### PROVIDED PASSAGE
>> start
# Milestone II: Model Architecture & Experiments (Group 4)

Project: Next-Day Wildfire Spread Prediction on mNDWS

## Abstract
We propose a next-day (t+1) burned-area prediction model using the modified Next Day Wildfire Spread (mNDWS) dataset (500 m VIIRS, CONUS-West, 2018–2023). The task is framed as binary image segmentation of pixels likely to burn tomorrow given multimodal inputs (weather, vegetation/drought, fuels, topography, impervious/water). We outline a simple, reproducible baseline (logistic regression and a compact U-Net), an ablation plan to quantify feature-family importance (wind, fuels, vegetation/drought, topography), and robustness slices (high-wind, WUI).

## Introduction
Wildfire spread forecasts inform evacuations, resource allocation, and risk communication. Physics-based simulators can be accurate but require detailed configuration and are costly to run at regional scale. Traditional fire danger indices rely on fixed formulas and cannot capture nonlinear interactions among fuels, wind, and drought. We target a practical question: which 500 m pixels will burn tomorrow? Our objectives are: (i) a clear, reproducible baseline; (ii) insight into which feature families drive performance; (iii) evaluation of robustness under challenging conditions such as high winds and wildland–urban interface (WUI) areas; and (iv) calibrated decision thresholds usable by practitioners.

## Literature Survey
Prior work spans physics-based coupled fire–atmosphere models (e.g., FIRETEC, WRF-Fire) and modern deep learning approaches for segmentation-based spread prediction. Physics models improve physical fidelity but are computationally expensive and complex to configure. Deep learning models trained on multimodal remote-sensing and weather inputs have shown promising accuracy and scalability for short-horizon spread prediction. Key gaps include robust evaluation under high-wind/WUI conditions, calibrated uncertainty for thresholding, and ablations that quantify the importance of feature families (wind, fuels, vegetation/drought, topography).

References are documented in Deliverable 1 and will be expanded here with formal citations in the final report.

## Method
- Task: Binary image segmentation of next-day burned pixels (`t+1`) at 500 m resolution.
- Dataset: mNDWS (2018–2023, CONUS-West) with multimodal covariates (weather, vegetation/drought, 3-D fuels embedding, topography, impervious/water). We use the official train/val/test splits.

### Data Pipeline (from notebooks)
- Source format: TFRecords provided by mNDWS; converted to NumPy NPZ tiles for PyTorch-friendly loading (see repo notebooks).
- Channels: 9 core raw channels + auxiliary channels (e.g., fuel1–3, impervious/water), yielding `in_ch ≈ 16` for models.
- Normalization: per-channel mean/std computed over training data (see `compute_channel_stats`).
- Dataloaders: `batch_size=16`, `num_workers=0` for portability; optional `WeightedRandomSampler` to upweight positive tiles.

### Models Implemented
- Pixel Logistic Regression: implemented as a 1×1 convolution over the input stack (per-pixel classifier). Loss: `BCEWithLogitsLoss` with `pos_weight` computed from class frequency (observed ≈80 in our subset). Optimizer: `AdamW(lr=1e-3, weight_decay=1e-4)`.
>> end
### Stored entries
>> start
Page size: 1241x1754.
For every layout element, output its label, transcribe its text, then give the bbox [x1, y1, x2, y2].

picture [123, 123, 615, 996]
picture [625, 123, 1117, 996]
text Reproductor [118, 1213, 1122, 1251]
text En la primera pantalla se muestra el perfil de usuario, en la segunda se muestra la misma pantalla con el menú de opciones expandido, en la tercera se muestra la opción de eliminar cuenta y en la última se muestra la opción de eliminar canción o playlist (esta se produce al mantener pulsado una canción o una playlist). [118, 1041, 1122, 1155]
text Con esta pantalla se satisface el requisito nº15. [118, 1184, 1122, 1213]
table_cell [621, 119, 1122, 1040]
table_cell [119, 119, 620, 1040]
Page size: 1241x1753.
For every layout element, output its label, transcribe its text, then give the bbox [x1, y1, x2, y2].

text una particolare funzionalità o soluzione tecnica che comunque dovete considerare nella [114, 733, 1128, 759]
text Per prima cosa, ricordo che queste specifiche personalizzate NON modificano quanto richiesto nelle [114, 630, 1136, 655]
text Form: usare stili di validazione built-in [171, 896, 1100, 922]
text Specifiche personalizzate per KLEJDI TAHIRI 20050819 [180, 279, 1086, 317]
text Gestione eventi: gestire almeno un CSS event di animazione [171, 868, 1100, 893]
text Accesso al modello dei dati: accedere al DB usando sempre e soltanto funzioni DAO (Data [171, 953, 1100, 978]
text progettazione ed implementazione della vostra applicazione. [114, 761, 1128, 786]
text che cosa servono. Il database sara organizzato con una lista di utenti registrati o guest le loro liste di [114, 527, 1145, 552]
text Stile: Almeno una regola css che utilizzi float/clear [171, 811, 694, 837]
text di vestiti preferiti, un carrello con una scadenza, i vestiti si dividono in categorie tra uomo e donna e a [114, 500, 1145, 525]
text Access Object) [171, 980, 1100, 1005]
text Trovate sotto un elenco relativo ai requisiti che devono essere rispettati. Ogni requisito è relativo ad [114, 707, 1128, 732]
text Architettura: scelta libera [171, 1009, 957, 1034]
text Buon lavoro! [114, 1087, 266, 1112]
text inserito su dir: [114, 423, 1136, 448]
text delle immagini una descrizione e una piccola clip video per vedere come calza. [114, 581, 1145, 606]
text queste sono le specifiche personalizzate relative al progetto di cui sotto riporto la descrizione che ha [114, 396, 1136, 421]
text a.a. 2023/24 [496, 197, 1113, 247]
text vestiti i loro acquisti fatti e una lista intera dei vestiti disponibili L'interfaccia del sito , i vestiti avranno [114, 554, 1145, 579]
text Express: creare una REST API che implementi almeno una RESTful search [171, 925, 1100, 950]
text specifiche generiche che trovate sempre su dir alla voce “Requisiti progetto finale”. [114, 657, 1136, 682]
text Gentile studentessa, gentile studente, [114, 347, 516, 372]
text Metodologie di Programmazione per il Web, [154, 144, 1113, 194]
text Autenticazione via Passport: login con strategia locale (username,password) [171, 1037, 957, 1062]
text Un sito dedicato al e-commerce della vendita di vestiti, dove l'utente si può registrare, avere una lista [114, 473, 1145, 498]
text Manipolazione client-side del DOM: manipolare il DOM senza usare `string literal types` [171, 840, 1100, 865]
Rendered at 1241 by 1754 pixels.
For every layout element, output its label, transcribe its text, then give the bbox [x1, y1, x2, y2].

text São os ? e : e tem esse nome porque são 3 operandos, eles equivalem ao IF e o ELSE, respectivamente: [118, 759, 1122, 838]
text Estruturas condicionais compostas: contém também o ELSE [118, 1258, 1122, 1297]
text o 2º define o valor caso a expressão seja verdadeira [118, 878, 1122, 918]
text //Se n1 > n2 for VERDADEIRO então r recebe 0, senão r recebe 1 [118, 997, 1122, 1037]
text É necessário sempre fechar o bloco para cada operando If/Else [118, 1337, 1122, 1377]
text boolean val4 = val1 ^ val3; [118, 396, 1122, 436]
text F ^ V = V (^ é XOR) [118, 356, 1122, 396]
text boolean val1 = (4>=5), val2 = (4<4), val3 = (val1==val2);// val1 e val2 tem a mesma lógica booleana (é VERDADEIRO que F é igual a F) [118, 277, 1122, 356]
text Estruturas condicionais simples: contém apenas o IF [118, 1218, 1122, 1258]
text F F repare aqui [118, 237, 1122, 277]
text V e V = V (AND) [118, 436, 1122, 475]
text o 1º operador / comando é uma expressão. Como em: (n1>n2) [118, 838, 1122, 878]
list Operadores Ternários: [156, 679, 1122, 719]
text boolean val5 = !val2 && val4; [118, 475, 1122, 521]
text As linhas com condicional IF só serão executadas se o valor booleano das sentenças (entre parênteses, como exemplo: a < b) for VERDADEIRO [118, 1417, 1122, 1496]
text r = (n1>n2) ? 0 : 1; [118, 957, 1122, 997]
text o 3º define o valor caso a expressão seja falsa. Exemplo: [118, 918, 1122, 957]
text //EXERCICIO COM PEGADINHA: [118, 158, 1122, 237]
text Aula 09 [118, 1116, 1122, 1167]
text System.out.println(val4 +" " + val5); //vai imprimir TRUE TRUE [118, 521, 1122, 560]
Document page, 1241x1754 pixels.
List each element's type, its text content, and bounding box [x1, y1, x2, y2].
>> end
### TASK LIST
1. Using the milestone report, answer each question:
(a) Which years does the mNDWS dataset cover?
(b) What batch size do the dataloaders use?
(c) What pos_weight value was observed for the logistic regression loss in the subset used?
2. List every objective stated in the Introduction of the milestone report.
3. Decide whether each statement agrees with the milestone report. Answer yes or no, and quote the words of the report that decide it.
(a) The data is loaded into PyTorch directly from TFRecords, without conversion.
(b) The pixel logistic regression is implemented as a 1×1 convolution.
(c) Formal citations already appear in this report.
The records are material separate from the milestone report.

### TASK-BY-TASK RESULTS
1.
(a) 2018–2023
(b) 16
(c) Approximately 80

2.
- A clear, reproducible baseline
- Insight into which feature families drive performance
- Evaluation of robustness under challenging conditions such as high winds and wildland–urban interface (WUI) areas
- Calibrated decision thresholds usable by practitioners

3.
(a) No: "converted to NumPy NPZ tiles for PyTorch-friendly loading"
(b) Yes: "implemented as a 1×1 convolution over the input stack"
(c) No: "will be expanded here with formal citations in the final report"